§ WORK REQUEST
Among the entries below, copy every line that carries the word "lines".

Saved data entries
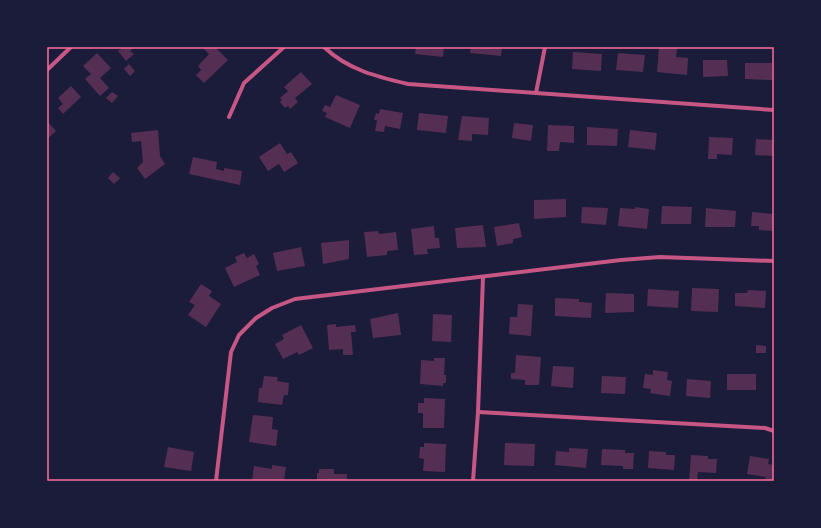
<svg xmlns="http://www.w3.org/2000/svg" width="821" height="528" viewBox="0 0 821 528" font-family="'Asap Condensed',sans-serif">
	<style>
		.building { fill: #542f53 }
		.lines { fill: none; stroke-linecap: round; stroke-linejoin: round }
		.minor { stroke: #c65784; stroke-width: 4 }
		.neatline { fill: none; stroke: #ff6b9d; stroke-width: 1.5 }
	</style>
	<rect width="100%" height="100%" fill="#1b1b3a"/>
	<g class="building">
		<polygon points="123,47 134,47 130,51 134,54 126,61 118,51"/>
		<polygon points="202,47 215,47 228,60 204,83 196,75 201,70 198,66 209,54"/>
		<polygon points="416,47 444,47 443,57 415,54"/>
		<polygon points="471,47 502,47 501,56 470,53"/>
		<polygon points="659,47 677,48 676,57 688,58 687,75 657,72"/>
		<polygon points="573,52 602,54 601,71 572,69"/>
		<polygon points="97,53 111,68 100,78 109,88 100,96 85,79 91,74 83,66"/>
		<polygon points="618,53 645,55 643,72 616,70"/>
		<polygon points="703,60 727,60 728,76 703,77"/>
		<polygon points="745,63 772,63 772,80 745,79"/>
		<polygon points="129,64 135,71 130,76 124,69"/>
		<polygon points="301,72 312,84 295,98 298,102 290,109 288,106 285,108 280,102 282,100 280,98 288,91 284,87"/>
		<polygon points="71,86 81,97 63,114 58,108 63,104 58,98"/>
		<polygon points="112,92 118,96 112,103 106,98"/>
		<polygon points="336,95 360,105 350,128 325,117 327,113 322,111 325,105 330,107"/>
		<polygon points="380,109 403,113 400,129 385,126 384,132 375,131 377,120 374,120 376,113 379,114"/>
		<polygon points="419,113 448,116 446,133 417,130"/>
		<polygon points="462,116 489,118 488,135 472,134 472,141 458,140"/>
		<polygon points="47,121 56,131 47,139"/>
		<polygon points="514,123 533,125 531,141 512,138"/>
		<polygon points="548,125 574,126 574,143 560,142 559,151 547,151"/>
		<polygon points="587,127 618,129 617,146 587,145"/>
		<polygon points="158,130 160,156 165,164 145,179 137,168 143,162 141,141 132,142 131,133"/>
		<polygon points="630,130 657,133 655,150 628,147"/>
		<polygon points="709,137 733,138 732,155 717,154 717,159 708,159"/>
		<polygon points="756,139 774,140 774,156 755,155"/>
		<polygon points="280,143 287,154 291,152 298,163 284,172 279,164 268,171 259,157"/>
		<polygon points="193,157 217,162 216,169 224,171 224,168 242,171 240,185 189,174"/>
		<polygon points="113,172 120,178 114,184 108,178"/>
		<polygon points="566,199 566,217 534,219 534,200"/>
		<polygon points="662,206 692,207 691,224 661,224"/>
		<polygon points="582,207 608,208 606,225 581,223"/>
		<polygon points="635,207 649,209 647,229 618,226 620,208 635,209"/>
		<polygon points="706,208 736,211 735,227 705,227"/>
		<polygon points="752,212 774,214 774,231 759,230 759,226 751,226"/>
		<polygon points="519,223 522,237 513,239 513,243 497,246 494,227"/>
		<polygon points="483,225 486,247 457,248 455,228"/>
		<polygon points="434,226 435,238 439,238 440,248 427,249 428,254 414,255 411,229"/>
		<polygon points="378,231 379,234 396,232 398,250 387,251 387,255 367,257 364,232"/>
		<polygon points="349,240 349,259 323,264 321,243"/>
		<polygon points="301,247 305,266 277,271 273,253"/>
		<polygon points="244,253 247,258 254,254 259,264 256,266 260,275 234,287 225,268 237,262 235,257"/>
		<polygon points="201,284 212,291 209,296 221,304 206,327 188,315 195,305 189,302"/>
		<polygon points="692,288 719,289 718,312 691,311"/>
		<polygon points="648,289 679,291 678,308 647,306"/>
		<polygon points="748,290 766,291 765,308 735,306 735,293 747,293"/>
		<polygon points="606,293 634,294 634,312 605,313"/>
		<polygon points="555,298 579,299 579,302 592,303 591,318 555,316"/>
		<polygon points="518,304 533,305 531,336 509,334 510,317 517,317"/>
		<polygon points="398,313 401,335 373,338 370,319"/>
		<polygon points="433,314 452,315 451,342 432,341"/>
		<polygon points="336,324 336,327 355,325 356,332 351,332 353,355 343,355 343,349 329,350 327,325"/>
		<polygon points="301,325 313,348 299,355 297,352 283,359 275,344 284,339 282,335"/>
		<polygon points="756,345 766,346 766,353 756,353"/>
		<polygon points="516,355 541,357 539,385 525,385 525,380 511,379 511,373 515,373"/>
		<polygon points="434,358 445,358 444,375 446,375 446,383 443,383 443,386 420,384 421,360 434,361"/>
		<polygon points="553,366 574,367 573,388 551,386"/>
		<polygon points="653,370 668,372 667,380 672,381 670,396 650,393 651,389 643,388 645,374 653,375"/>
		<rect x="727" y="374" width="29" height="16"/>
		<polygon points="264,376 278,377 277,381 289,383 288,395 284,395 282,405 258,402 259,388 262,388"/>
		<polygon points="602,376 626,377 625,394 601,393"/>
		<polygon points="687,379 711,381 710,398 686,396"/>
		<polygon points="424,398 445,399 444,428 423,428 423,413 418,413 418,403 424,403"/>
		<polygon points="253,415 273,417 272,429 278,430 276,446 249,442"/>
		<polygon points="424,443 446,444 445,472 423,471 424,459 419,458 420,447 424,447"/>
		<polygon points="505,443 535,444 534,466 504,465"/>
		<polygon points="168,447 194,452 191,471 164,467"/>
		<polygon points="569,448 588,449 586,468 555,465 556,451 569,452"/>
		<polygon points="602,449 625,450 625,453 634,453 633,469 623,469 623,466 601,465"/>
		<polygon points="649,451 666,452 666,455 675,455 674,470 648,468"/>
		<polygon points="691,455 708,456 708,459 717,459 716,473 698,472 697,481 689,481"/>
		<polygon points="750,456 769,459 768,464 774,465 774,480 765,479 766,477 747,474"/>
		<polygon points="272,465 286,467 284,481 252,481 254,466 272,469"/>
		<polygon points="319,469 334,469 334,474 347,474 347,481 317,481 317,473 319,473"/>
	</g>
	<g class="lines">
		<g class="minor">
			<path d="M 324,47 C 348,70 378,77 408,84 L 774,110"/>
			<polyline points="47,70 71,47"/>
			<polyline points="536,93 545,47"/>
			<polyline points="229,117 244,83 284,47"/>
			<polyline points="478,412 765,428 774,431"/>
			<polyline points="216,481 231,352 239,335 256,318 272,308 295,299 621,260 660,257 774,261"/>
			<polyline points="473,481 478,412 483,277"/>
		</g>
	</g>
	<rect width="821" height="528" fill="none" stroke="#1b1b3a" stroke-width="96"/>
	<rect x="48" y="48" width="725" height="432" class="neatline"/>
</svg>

--

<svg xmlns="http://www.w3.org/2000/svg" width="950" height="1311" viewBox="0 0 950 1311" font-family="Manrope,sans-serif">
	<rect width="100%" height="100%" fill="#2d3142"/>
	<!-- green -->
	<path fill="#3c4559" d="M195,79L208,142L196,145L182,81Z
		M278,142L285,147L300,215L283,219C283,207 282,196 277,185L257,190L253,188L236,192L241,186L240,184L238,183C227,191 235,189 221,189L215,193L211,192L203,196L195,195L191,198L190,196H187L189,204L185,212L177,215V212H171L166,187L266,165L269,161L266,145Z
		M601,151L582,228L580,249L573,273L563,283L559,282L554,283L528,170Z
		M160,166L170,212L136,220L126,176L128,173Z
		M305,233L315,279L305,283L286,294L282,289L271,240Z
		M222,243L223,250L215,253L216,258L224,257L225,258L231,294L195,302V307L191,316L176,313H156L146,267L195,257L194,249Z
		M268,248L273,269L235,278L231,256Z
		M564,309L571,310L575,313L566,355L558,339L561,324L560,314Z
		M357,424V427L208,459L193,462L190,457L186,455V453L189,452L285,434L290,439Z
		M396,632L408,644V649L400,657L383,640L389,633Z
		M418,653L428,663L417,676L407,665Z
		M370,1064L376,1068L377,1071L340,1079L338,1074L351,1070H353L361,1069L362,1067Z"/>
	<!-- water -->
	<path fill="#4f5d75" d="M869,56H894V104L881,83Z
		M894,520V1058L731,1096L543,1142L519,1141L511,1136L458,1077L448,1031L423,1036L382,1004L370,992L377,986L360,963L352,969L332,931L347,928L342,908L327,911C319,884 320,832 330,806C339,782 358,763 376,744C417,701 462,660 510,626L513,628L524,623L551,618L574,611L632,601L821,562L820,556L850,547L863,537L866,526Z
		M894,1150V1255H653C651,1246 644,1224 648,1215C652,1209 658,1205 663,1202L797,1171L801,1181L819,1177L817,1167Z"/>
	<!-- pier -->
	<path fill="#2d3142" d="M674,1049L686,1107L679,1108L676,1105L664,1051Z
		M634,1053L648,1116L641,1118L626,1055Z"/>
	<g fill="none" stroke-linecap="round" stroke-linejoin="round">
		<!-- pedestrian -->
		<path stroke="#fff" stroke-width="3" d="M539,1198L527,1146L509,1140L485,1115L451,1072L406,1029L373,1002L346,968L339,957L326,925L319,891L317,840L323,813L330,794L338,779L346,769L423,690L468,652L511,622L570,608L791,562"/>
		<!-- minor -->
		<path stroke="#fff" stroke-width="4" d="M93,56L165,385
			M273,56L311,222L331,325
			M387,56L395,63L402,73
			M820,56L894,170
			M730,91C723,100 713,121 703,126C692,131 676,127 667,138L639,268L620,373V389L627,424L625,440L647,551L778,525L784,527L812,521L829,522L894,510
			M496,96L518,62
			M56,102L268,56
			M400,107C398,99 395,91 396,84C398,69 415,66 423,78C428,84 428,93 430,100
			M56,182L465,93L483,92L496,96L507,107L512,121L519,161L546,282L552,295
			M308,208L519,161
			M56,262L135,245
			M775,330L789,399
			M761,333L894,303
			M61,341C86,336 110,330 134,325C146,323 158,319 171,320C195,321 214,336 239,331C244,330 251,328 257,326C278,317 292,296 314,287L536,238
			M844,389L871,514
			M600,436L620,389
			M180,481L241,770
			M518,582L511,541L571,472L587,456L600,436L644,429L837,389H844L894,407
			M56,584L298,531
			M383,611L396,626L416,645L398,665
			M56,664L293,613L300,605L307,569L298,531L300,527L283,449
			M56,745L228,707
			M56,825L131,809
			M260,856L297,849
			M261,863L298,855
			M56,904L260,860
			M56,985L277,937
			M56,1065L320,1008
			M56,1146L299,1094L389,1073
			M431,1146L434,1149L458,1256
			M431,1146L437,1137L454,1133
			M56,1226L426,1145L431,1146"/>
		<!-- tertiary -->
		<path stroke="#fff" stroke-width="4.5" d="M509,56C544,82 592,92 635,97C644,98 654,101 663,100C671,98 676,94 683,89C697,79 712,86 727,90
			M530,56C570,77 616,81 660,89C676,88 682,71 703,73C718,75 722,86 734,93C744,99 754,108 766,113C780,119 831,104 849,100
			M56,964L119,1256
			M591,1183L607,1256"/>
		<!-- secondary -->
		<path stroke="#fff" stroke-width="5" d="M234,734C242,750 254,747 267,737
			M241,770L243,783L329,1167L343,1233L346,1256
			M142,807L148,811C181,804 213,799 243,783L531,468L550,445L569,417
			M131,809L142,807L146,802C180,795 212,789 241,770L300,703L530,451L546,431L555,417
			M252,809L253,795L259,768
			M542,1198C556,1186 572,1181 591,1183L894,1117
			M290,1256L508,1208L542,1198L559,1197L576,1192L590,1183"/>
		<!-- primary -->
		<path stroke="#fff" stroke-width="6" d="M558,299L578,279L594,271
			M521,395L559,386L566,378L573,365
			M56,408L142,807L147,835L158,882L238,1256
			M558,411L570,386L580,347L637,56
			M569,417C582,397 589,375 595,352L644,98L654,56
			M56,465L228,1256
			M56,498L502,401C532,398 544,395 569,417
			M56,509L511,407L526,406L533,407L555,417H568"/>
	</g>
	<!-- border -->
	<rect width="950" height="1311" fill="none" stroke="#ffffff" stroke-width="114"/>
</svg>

§ TASK OUTPUT
		.lines { fill: none; stroke-linecap: round; stroke-linejoin: round }
	<g class="lines">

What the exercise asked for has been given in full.